Task to carry out — Leave out any pictures and transcribe all other data below exactly.

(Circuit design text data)

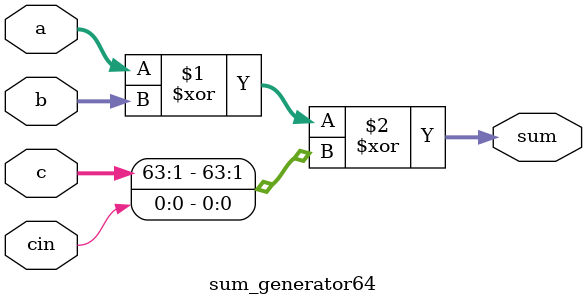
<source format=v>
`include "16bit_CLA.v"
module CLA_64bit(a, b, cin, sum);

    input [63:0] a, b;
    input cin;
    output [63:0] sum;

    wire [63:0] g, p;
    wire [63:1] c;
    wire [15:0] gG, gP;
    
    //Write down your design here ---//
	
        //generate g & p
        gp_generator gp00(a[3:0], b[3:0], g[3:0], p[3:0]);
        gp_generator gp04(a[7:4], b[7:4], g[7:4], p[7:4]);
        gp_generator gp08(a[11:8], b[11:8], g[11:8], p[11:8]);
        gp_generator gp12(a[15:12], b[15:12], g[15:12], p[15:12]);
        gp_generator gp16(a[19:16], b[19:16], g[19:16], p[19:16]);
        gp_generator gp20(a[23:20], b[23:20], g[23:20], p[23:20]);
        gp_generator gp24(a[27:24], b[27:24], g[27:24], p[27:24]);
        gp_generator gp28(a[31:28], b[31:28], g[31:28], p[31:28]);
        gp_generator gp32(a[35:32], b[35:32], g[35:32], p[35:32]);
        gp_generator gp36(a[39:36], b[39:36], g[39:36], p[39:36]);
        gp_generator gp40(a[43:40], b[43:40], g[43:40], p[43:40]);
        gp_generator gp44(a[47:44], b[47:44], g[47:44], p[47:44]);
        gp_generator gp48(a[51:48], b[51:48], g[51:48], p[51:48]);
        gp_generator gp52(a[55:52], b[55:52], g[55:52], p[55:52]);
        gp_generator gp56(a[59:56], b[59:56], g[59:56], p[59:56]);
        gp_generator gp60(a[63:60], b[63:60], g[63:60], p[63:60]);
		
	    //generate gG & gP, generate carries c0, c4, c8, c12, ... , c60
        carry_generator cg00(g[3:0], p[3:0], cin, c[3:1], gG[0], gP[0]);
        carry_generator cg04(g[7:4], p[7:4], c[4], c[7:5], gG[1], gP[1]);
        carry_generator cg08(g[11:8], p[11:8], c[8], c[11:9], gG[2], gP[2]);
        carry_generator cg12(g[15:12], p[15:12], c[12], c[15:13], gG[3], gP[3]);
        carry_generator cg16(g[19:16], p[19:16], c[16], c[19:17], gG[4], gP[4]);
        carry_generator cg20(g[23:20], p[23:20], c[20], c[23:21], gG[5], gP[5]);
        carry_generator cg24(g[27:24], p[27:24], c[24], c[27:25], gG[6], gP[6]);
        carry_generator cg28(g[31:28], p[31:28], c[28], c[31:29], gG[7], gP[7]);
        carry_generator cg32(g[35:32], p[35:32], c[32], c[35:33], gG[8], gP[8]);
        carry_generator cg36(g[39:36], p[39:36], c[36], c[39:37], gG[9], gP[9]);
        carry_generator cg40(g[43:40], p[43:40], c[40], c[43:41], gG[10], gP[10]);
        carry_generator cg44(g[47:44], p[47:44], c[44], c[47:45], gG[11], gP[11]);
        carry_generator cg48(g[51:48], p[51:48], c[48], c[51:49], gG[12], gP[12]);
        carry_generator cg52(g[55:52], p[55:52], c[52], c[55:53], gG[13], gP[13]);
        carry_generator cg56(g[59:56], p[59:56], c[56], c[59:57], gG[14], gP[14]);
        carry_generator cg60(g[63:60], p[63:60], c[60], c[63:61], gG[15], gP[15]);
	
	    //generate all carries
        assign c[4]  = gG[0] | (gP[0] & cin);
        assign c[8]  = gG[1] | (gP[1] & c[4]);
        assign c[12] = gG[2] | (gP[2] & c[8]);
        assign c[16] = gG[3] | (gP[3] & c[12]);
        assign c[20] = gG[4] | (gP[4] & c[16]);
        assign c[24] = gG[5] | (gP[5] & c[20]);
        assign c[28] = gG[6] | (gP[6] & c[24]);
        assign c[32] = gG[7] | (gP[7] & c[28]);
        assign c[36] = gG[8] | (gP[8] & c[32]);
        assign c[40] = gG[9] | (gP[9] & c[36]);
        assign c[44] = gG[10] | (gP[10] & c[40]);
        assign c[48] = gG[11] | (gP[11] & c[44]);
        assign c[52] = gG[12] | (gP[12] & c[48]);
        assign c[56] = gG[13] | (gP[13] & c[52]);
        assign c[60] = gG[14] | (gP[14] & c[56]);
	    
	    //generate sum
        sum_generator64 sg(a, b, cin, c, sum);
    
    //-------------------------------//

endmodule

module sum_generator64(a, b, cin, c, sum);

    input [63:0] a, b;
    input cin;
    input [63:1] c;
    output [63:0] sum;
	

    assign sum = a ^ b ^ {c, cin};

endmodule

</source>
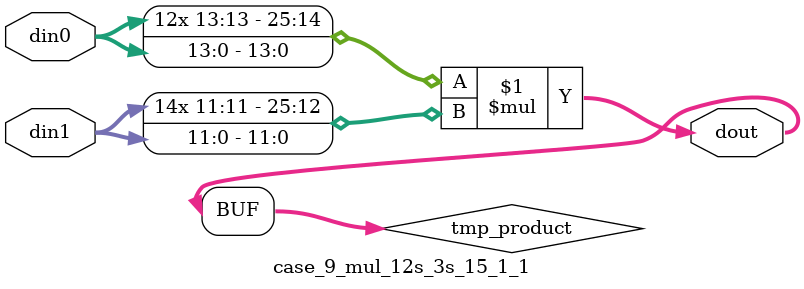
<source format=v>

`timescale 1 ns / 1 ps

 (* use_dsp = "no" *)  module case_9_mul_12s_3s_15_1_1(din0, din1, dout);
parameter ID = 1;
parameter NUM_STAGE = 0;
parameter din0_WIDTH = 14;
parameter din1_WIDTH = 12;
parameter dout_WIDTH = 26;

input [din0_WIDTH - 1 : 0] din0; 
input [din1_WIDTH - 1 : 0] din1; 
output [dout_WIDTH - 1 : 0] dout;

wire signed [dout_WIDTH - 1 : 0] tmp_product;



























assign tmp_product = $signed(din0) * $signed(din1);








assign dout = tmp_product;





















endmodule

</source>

The answer —
<source format=v>
`include "16bit_CLA.v"
module CLA_64bit(a, b, cin, sum);

    input [63:0] a, b;
    input cin;
    output [63:0] sum;

    wire [63:0] g, p;
    wire [63:1] c;
    wire [15:0] gG, gP;
    
    //Write down your design here ---//
	
        //generate g & p
        gp_generator gp00(a[3:0], b[3:0], g[3:0], p[3:0]);
        gp_generator gp04(a[7:4], b[7:4], g[7:4], p[7:4]);
        gp_generator gp08(a[11:8], b[11:8], g[11:8], p[11:8]);
        gp_generator gp12(a[15:12], b[15:12], g[15:12], p[15:12]);
        gp_generator gp16(a[19:16], b[19:16], g[19:16], p[19:16]);
        gp_generator gp20(a[23:20], b[23:20], g[23:20], p[23:20]);
        gp_generator gp24(a[27:24], b[27:24], g[27:24], p[27:24]);
        gp_generator gp28(a[31:28], b[31:28], g[31:28], p[31:28]);
        gp_generator gp32(a[35:32], b[35:32], g[35:32], p[35:32]);
        gp_generator gp36(a[39:36], b[39:36], g[39:36], p[39:36]);
        gp_generator gp40(a[43:40], b[43:40], g[43:40], p[43:40]);
        gp_generator gp44(a[47:44], b[47:44], g[47:44], p[47:44]);
        gp_generator gp48(a[51:48], b[51:48], g[51:48], p[51:48]);
        gp_generator gp52(a[55:52], b[55:52], g[55:52], p[55:52]);
        gp_generator gp56(a[59:56], b[59:56], g[59:56], p[59:56]);
        gp_generator gp60(a[63:60], b[63:60], g[63:60], p[63:60]);
		
	    //generate gG & gP, generate carries c0, c4, c8, c12, ... , c60
        carry_generator cg00(g[3:0], p[3:0], cin, c[3:1], gG[0], gP[0]);
        carry_generator cg04(g[7:4], p[7:4], c[4], c[7:5], gG[1], gP[1]);
        carry_generator cg08(g[11:8], p[11:8], c[8], c[11:9], gG[2], gP[2]);
        carry_generator cg12(g[15:12], p[15:12], c[12], c[15:13], gG[3], gP[3]);
        carry_generator cg16(g[19:16], p[19:16], c[16], c[19:17], gG[4], gP[4]);
        carry_generator cg20(g[23:20], p[23:20], c[20], c[23:21], gG[5], gP[5]);
        carry_generator cg24(g[27:24], p[27:24], c[24], c[27:25], gG[6], gP[6]);
        carry_generator cg28(g[31:28], p[31:28], c[28], c[31:29], gG[7], gP[7]);
        carry_generator cg32(g[35:32], p[35:32], c[32], c[35:33], gG[8], gP[8]);
        carry_generator cg36(g[39:36], p[39:36], c[36], c[39:37], gG[9], gP[9]);
        carry_generator cg40(g[43:40], p[43:40], c[40], c[43:41], gG[10], gP[10]);
        carry_generator cg44(g[47:44], p[47:44], c[44], c[47:45], gG[11], gP[11]);
        carry_generator cg48(g[51:48], p[51:48], c[48], c[51:49], gG[12], gP[12]);
        carry_generator cg52(g[55:52], p[55:52], c[52], c[55:53], gG[13], gP[13]);
        carry_generator cg56(g[59:56], p[59:56], c[56], c[59:57], gG[14], gP[14]);
        carry_generator cg60(g[63:60], p[63:60], c[60], c[63:61], gG[15], gP[15]);
	
	    //generate all carries
        assign c[4]  = gG[0] | (gP[0] & cin);
        assign c[8]  = gG[1] | (gP[1] & c[4]);
        assign c[12] = gG[2] | (gP[2] & c[8]);
        assign c[16] = gG[3] | (gP[3] & c[12]);
        assign c[20] = gG[4] | (gP[4] & c[16]);
        assign c[24] = gG[5] | (gP[5] & c[20]);
        assign c[28] = gG[6] | (gP[6] & c[24]);
        assign c[32] = gG[7] | (gP[7] & c[28]);
        assign c[36] = gG[8] | (gP[8] & c[32]);
        assign c[40] = gG[9] | (gP[9] & c[36]);
        assign c[44] = gG[10] | (gP[10] & c[40]);
        assign c[48] = gG[11] | (gP[11] & c[44]);
        assign c[52] = gG[12] | (gP[12] & c[48]);
        assign c[56] = gG[13] | (gP[13] & c[52]);
        assign c[60] = gG[14] | (gP[14] & c[56]);
	    
	    //generate sum
        sum_generator64 sg(a, b, cin, c, sum);
    
    //-------------------------------//

endmodule

module sum_generator64(a, b, cin, c, sum);

    input [63:0] a, b;
    input cin;
    input [63:1] c;
    output [63:0] sum;
	

    assign sum = a ^ b ^ {c, cin};

endmodule

</source>
<source format=v>

`timescale 1 ns / 1 ps

 (* use_dsp = "no" *)  module case_9_mul_12s_3s_15_1_1(din0, din1, dout);
parameter ID = 1;
parameter NUM_STAGE = 0;
parameter din0_WIDTH = 14;
parameter din1_WIDTH = 12;
parameter dout_WIDTH = 26;

input [din0_WIDTH - 1 : 0] din0; 
input [din1_WIDTH - 1 : 0] din1; 
output [dout_WIDTH - 1 : 0] dout;

wire signed [dout_WIDTH - 1 : 0] tmp_product;



























assign tmp_product = $signed(din0) * $signed(din1);








assign dout = tmp_product;





















endmodule

</source>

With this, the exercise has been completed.